### Goal
Reproduce verbatim the passage of the thread about retrieving a PHP variable with jQuery that runs from "EDIT TO SHOW" up to and including "should be done...".

Get PHP var from remote PHP script into JQuery

Question

I've been at this for about 3 hours trying tons of different methods but I'm obviously doing something wrong and just can't seem to get it.

I have a php file that is generating a url from another php script in the variable $tweeturl:

tweet.php

<?php
$ch = curl_init("http://path/to/data.php");
curl_setopt($ch, CURLOPT_RETURNTRANSFER, true);
$doit = curl_exec($ch);
$dom = new DOMDocument();
@$dom->loadHTML($doit);
$show = $dom->getElementById("showmeta");
$liveshow = $show->nodeValue;
$dj = $dom->getElementById("djmeta");
$livedj = $dj->nodeValue;
$npshow = $liveshow;
$npshow = preg_replace('/\s+/', '+', $npshow);
$npdj = $livedj;
$npdj = preg_replace('/\s+/', '+', $npdj);

$url1 = "https://twitter.com/intent/tweet?source=webclient&text=Listening+to+";
$url2 = $npshow;
$url3 = $npdj;


$tweeturl .= $url1;
$tweeturl .= $url2;
$tweeturl .= $url3;
?>

This is tested and working fine.

I'm trying get the variable into JQuery via AJAX to populate the url for a blank browser window (I'm using wordpress which is why the function is wrapped) :

HTML

<a class="player-twitter" href="#"</a>

JQuery

<script type="text/javascript">
(function($) {
    $(document).ready(function() {
        $( "a.player-twitter" ).click(function( event ) {
            $.ajax({
                type: "GET",
                url: "http://path/to/tweet.php",
                data: { var: $tweeturl },
                success: function(e) {
                    window.open(<?php echo $tweeturl; ?>);
                }
            });
        })
    });
})( jQuery );
</script>

I know i'm doing it wrong, but I just can't figure out what it is that i'm doing wrong.

Any help would be greatly appreciated.

EDIT TO SHOW THE WORKING SCRIPTS AFTER THE HELP RECEIVED HERE

Although all of the answers were correct, a lot went overboard with the JSON conversion that I don't require here. I really appreciate it though as i've learned more than I expected from this. But if like me, you simply want to grab a single var from your php script this is how it should be done...

tweet.php (same as original question but with the following echo added at the end)

echo $tweeturl;

In my naivety I just expected JQuery to pick up on the $tweeturl var without actually having to echo it. doh!

JQuery

<script type="text/javascript">
(function($) {$(document).ready(function() {
$( "a.player-twitter" ).click(function( event ) {
$.ajax({
type: "GET",
url: "http://path/to/tweet.php",
success: function ( response_string ) {
    window.open( response_string );
}
});
})
});})( jQuery );
</script>

Thanks again for all of your help guys, not just in helping me to get this working but by explaining some things that I didn't understand about JQuery.

### Data shown

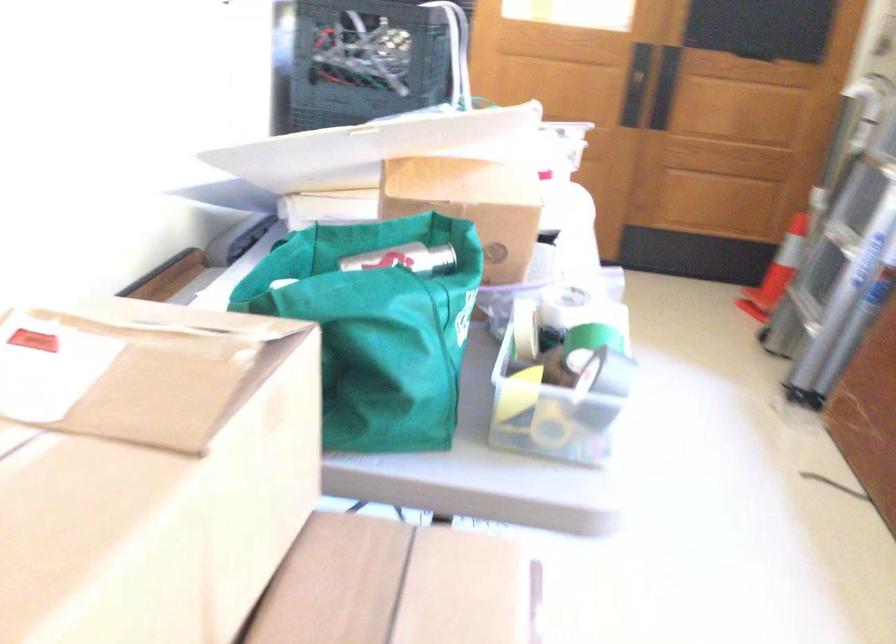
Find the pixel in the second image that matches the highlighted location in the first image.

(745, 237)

### Written solution
EDIT TO SHOW THE WORKING SCRIPTS AFTER THE HELP RECEIVED HERE

Although all of the answers were correct, a lot went overboard with the JSON conversion that I don't require here. I really appreciate it though as i've learned more than I expected from this. But if like me, you simply want to grab a single var from your php script this is how it should be done...